### PAGE EXCERPT

One of my primary niches is group cruise travel. As such, I often find myself speaking to larger groups of people: potential group leaders at a luncheon, booked group passengers at an informational meeting, or even a networking group audience. When asked about their fears, most people would count public speaking within their top five fears – including me! It took me a while to get over my fear of public speaking in order to use it to my advantage in my business – I could not do what I do without public speaking.
If you realize the need for public speaking in your own travel practice, here are some tips I learned that can help you make the best of it:
Topic: It’s important that you speak about topics you actually know something about – and know well. For me, I know cruises very well. It’s easy for me to speak to a group about what cruises are like, what the onboard experience is like, and to answer questions about that topic. If I were to attempt public speaking on something way out of my knowledge zone like all-inclusive resorts and their differences, I would be insanely nervous – I do not have a good grasp of that topic, and therefore I would have zero confidence. This will manifest itself with a nervous voice, a lot of “uhms” and other filler words, and I would not come across as a speaker worth listening to.

### WRITTEN INSTRUCTION A
Decide whether each statement agrees with the public speaking passage, answering yes or no and quoting the passage's deciding words: (i) The writer counts public speaking among their own top five fears. (ii) The writer would feel confident speaking about all-inclusive resorts. (iii) The writer says nervousness can show up as filler words.
### WRITTEN INSTRUCTION B
Write out the part of the public speaking passage that starts at the words "One of my primary" and ends after the words "without public speaking.".

### RECORD LIST
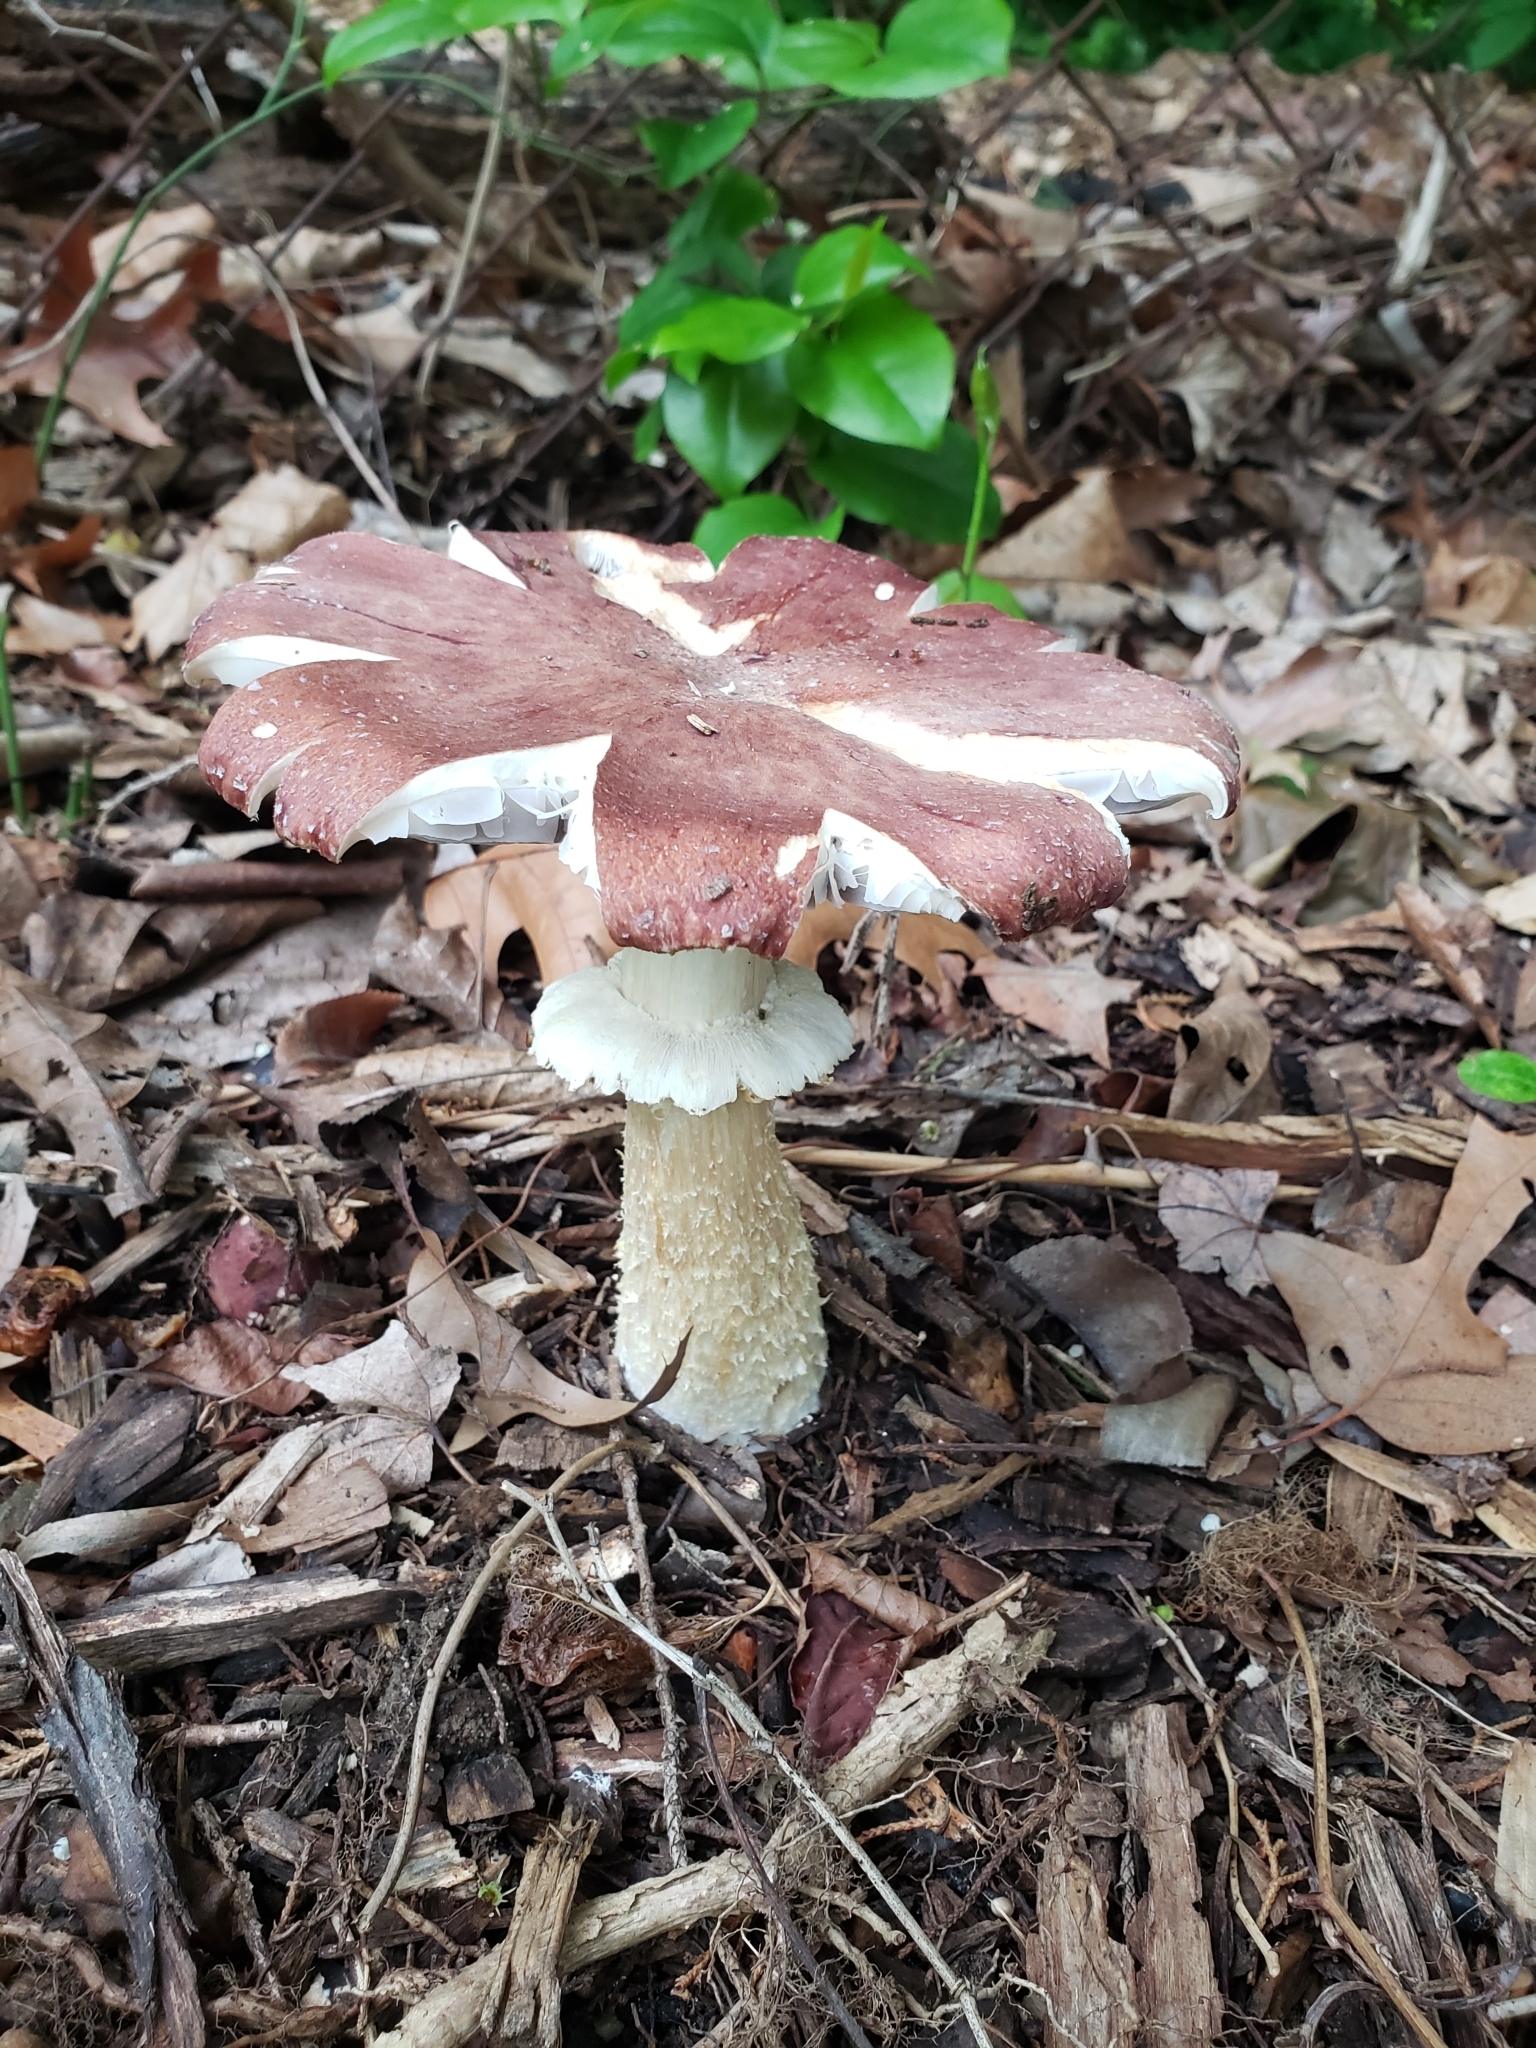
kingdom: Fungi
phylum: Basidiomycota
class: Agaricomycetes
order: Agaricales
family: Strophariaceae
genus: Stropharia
==
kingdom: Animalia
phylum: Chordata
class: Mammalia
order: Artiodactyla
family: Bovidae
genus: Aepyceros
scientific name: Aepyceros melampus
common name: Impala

### FULL OUTPUT A
(i) Yes: "most people would count public speaking within their top five fears – including me!"
(ii) No: "I do not have a good grasp of that topic, and therefore I would have zero confidence."
(iii) Yes: "a lot of “uhms” and other filler words"

### FULL OUTPUT B
One of my primary niches is group cruise travel. As such, I often find myself speaking to larger groups of people: potential group leaders at a luncheon, booked group passengers at an informational meeting, or even a networking group audience. When asked about their fears, most people would count public speaking within their top five fears – including me! It took me a while to get over my fear of public speaking in order to use it to my advantage in my business – I could not do what I do without public speaking.